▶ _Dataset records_
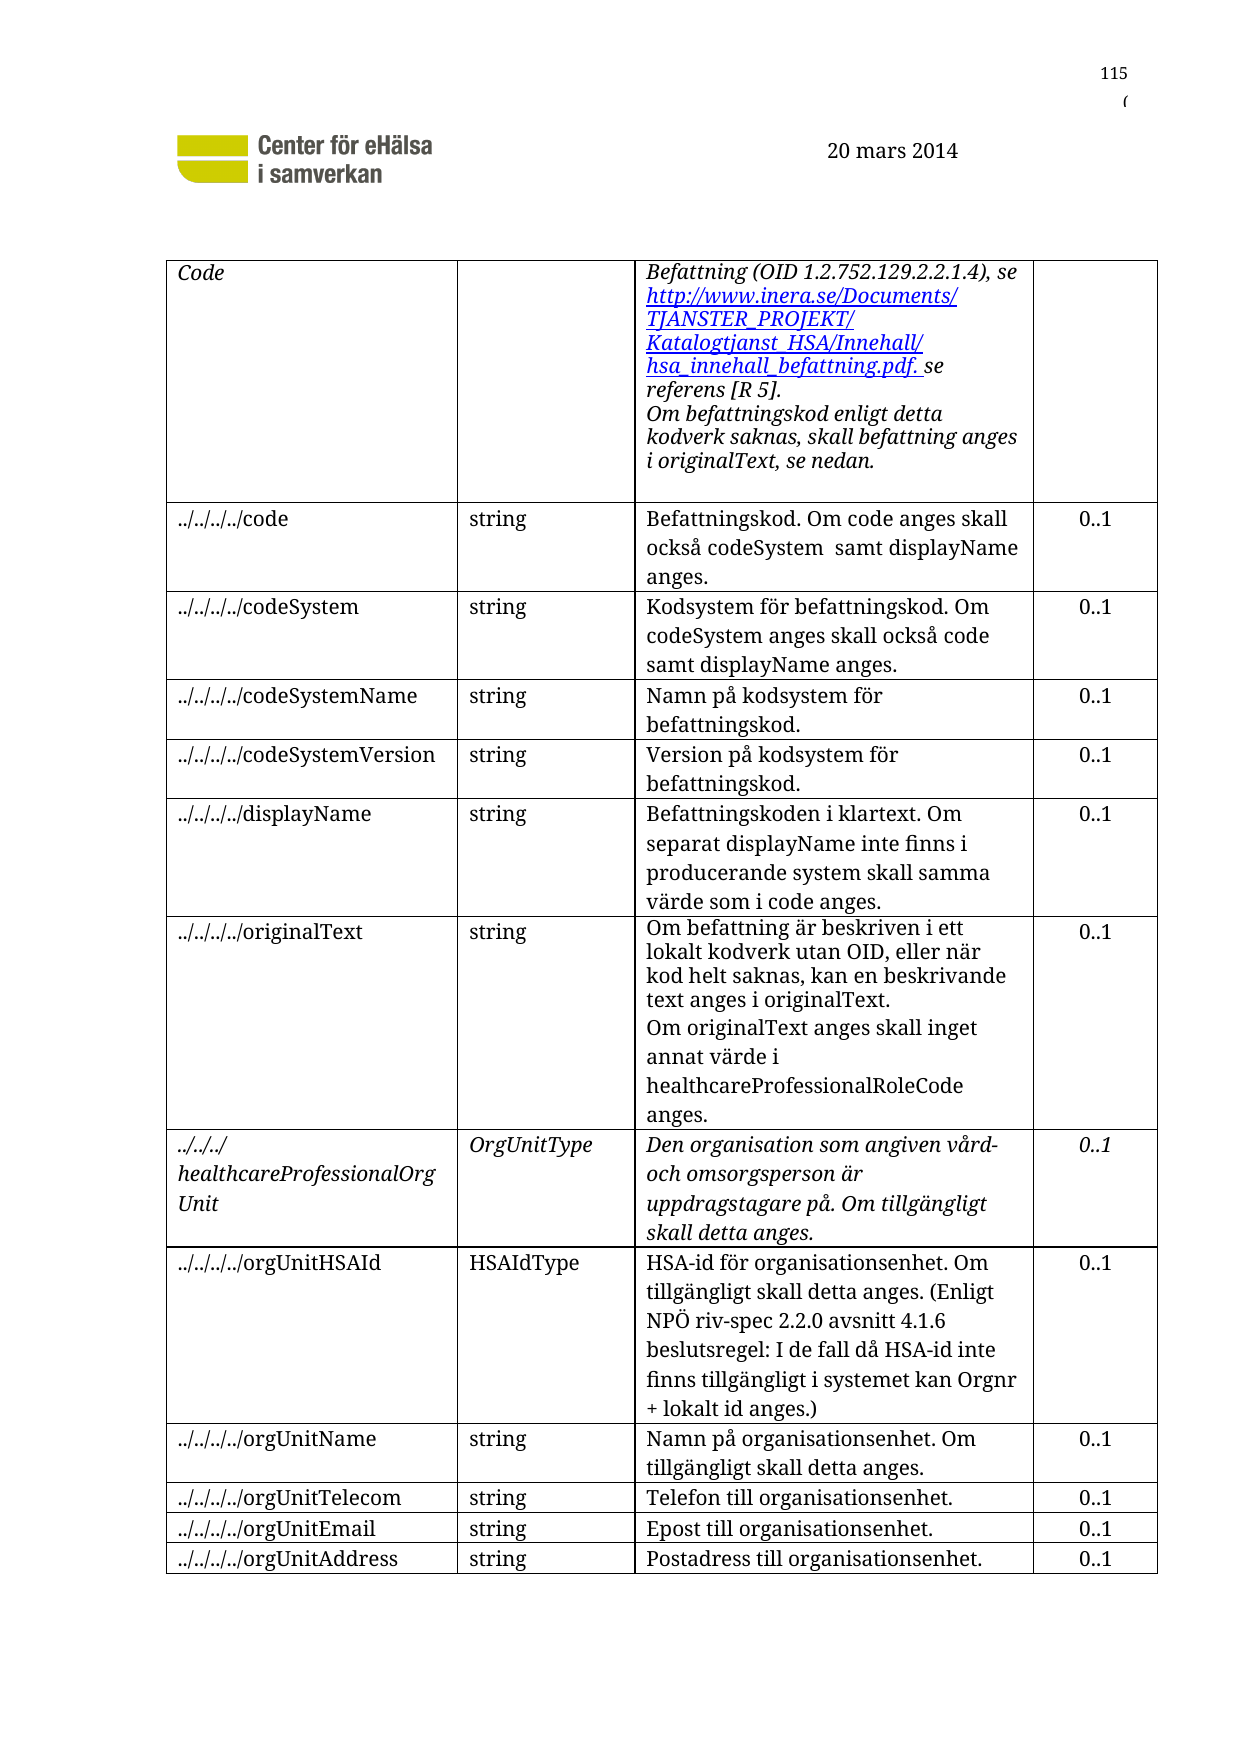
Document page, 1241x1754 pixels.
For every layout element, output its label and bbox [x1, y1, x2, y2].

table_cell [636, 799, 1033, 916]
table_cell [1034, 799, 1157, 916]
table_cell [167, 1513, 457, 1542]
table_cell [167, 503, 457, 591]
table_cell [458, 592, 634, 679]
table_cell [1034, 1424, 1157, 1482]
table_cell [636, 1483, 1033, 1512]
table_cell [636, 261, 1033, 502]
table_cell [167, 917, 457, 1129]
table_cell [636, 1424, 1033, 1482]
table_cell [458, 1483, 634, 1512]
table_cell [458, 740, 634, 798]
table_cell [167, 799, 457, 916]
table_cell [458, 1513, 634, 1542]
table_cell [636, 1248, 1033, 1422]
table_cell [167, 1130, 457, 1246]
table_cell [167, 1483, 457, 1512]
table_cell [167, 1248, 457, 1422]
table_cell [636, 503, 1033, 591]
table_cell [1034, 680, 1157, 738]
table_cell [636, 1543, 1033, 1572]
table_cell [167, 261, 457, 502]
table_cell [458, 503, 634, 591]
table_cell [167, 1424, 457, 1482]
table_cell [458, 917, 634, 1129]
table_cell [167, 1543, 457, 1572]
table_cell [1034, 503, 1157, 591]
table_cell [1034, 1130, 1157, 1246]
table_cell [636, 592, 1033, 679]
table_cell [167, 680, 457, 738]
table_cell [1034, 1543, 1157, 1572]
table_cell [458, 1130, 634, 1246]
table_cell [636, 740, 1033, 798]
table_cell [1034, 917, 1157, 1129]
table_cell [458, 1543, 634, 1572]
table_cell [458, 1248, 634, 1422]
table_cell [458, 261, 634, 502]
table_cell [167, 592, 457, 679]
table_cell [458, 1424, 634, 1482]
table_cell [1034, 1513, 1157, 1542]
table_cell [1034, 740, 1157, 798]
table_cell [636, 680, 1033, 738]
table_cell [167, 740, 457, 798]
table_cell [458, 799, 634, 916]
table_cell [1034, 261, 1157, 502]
picture [177, 135, 432, 183]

▶ _What you are asked to do_
Beginning with the line that contains "table_cell [167, 592, 457, 679]", write out every line through the end of the entries above, exactly.

▶ _Response area_
table_cell [167, 592, 457, 679]
table_cell [458, 1424, 634, 1482]
table_cell [1034, 1513, 1157, 1542]
table_cell [1034, 740, 1157, 798]
table_cell [636, 680, 1033, 738]
table_cell [167, 740, 457, 798]
table_cell [458, 799, 634, 916]
table_cell [1034, 261, 1157, 502]
picture [177, 135, 432, 183]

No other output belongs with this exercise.